Required task A:
In the forum thread, which design was the first poster's little wobbler engine built from?
Required task B:
Count the lines of the records that contain the string "acciaccatura". Give only the number.

Text provided:
.....
# First engine, and a runner too



## kjk (Nov 27, 2010)

I learned a lot building this little wobbler (Elmer's 25) and I really should have written it all down but I didn't.

Thanks to all here whose postings I studied and who answered questions while I was getting ready to attempt an engine.

There's lots to do before this guy can go to the head of the shelf as engine #1, but I couldn't resist clamping it in a vise and putting air to it.
The video was shot while I was experimenting with a big flywheel outboard of the normal one. It just chugs right along.

Special thanks to John Somers at http://start-model-engineering.co.uk/ who answered many questions.


----------



## 90LX_Notch (Nov 27, 2010)

Woodguy,

Great job!! It's a great feeling when the first one runs. Congratulations.

Bob


----------



## gbritnell (Nov 27, 2010)

Congratulations on your build. It's a great feeling isn't it? You probably don't need that much flywheel for it to run. Most double acting steam engines tick over pretty good with not much flywheel action.
gbritnell


----------



## Philjoe5 (Nov 27, 2010)

Nice going woodguy. No matter where you go from here you'll never forget your first runner. Congratulations and thanks for posting your good work. :bow:

Cheers,
Phil


----------



## rake60 (Nov 28, 2010)

Congrats Woodguy!

First runners are what sets the hobby obsession hook. 

Rick


----------



## JohnS (Nov 29, 2010)

Well done Woodguy - its a great feeling when your first born is a runner. Glad I was able to help.

John-Som


----------



## b.lindsey (Nov 29, 2010)
.....
Stored entries:
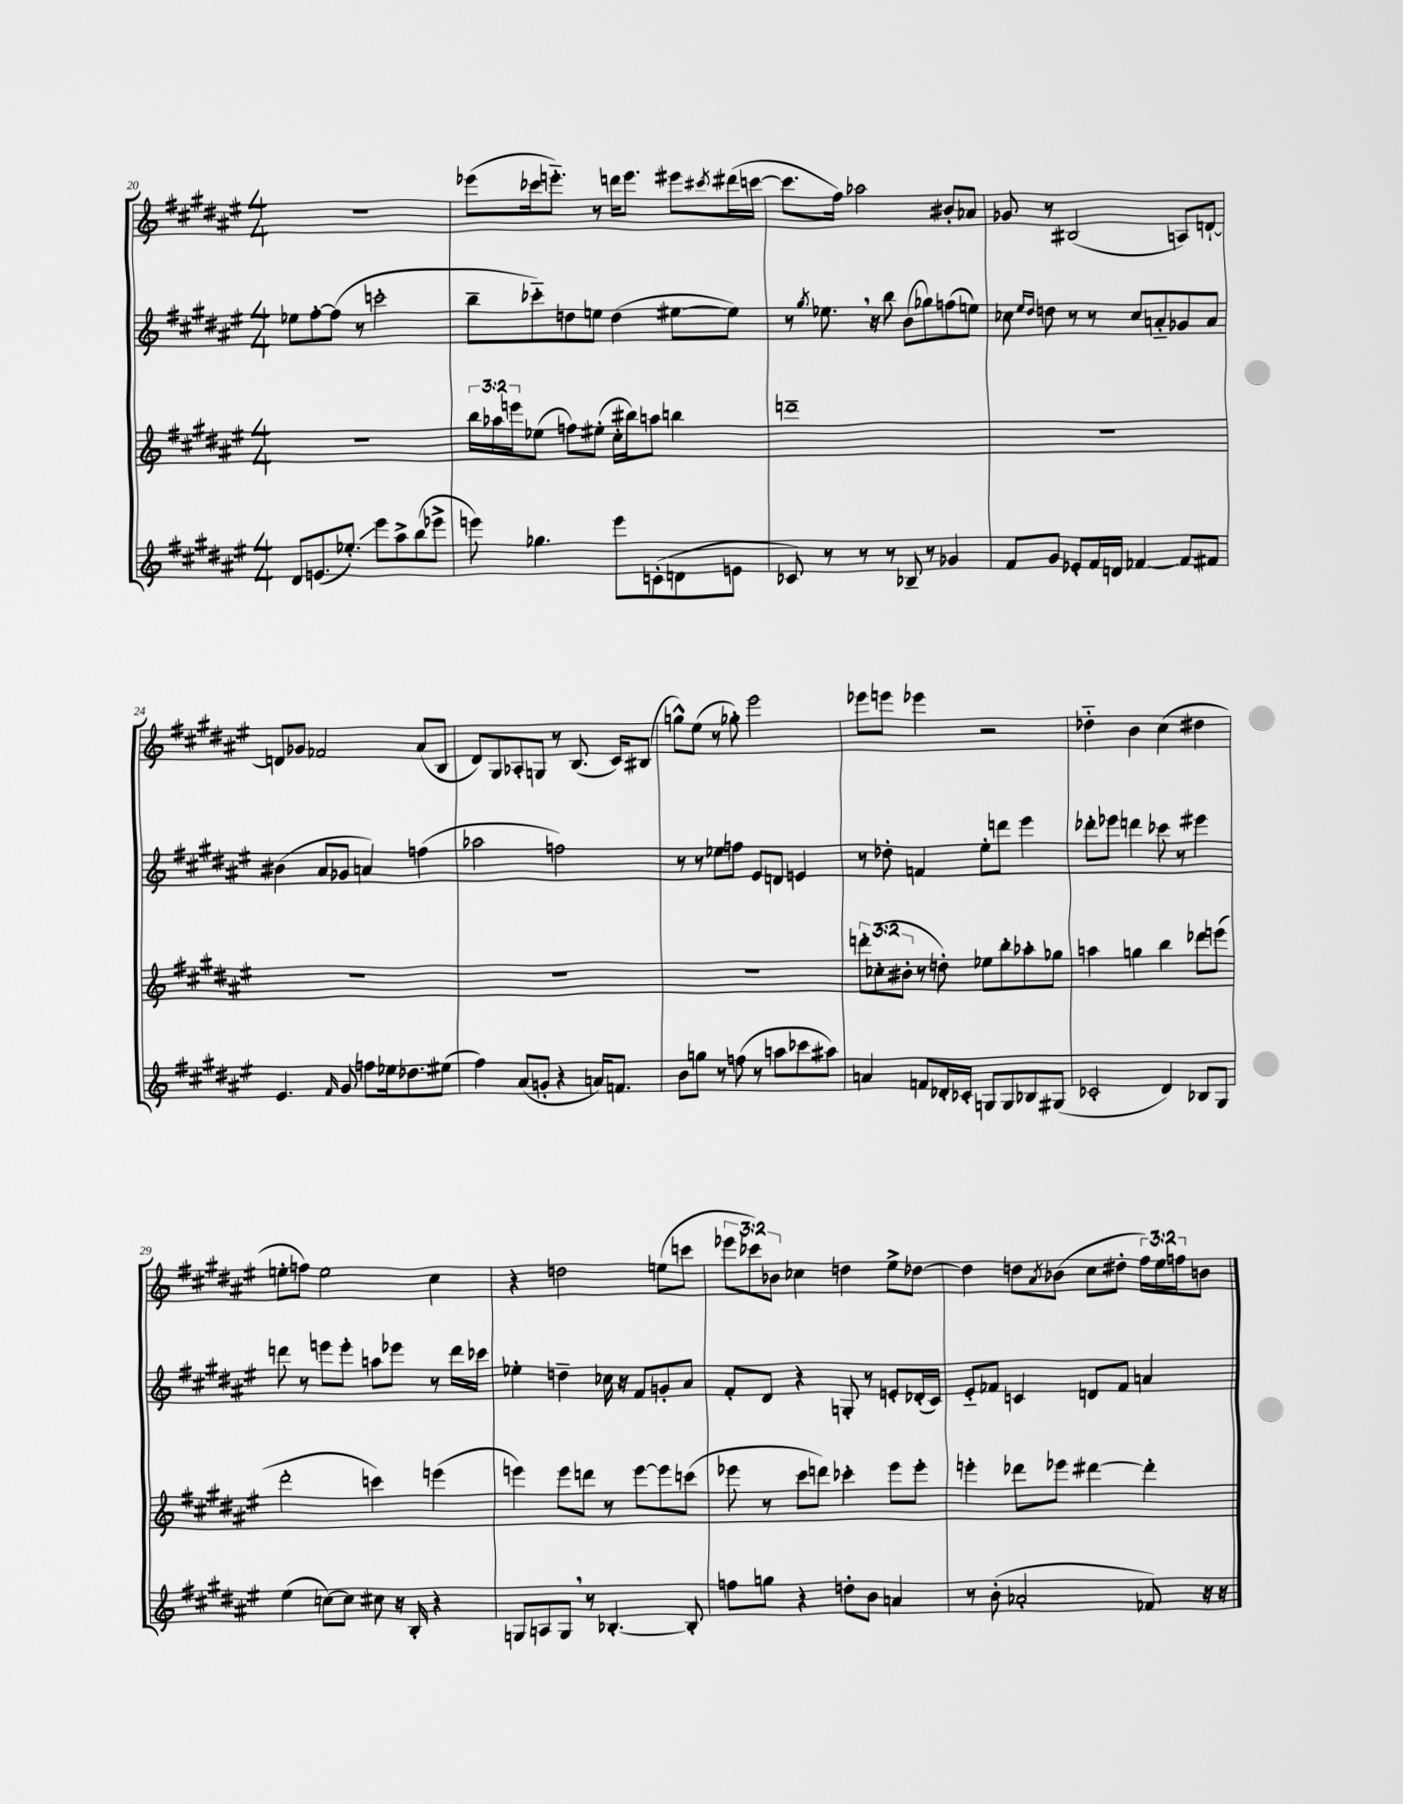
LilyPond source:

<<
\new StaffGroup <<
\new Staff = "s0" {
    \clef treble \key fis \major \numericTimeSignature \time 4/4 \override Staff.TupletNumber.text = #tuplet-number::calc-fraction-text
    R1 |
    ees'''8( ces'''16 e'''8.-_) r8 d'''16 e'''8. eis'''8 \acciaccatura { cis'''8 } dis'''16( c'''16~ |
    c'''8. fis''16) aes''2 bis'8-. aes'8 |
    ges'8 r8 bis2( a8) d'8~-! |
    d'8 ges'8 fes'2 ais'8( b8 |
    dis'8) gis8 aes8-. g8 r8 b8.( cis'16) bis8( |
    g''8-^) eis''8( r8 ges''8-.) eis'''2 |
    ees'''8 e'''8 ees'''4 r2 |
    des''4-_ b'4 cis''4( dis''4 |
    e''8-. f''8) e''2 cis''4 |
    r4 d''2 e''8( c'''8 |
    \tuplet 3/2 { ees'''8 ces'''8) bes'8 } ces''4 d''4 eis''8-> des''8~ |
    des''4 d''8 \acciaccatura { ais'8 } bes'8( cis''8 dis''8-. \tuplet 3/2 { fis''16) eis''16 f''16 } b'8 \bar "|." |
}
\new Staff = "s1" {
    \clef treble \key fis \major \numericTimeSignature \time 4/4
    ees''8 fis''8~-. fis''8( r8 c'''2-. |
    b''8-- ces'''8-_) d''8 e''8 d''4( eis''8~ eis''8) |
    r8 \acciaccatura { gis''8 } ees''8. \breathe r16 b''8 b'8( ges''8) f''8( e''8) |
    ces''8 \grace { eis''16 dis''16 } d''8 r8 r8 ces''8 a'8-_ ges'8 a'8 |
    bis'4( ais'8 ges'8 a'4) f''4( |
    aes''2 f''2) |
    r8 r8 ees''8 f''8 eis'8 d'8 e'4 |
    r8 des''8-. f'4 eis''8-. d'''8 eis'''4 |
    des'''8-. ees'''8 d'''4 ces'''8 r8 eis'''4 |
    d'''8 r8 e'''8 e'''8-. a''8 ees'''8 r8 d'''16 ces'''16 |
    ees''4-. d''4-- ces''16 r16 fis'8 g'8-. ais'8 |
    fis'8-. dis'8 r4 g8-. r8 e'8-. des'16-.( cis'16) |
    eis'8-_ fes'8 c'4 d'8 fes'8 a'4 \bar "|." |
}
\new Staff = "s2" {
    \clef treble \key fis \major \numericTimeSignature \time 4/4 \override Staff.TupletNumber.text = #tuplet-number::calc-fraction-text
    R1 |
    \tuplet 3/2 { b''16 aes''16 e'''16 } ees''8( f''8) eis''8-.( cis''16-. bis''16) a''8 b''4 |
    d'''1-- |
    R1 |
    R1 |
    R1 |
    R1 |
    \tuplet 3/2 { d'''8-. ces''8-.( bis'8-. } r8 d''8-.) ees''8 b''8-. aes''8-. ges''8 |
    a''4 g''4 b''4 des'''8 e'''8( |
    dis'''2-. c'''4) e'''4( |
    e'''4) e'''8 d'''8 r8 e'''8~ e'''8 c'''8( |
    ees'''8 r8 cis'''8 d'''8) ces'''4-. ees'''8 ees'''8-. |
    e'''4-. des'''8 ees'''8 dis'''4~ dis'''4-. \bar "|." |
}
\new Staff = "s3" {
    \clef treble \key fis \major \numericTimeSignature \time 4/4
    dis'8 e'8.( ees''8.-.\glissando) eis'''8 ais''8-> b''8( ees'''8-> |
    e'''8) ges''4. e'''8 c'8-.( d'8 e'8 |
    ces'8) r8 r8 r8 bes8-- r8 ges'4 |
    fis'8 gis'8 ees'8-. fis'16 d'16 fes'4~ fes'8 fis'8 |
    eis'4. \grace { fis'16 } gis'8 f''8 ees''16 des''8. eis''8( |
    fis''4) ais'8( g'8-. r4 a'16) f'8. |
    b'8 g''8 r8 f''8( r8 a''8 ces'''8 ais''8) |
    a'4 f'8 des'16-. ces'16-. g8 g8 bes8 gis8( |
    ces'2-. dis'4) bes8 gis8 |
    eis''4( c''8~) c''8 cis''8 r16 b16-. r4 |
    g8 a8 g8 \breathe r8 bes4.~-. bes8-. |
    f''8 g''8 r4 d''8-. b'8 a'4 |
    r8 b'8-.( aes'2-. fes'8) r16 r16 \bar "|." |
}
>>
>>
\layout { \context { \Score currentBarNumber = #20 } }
.....
Expected output A:
Elmer's 25.

Expected output B:
3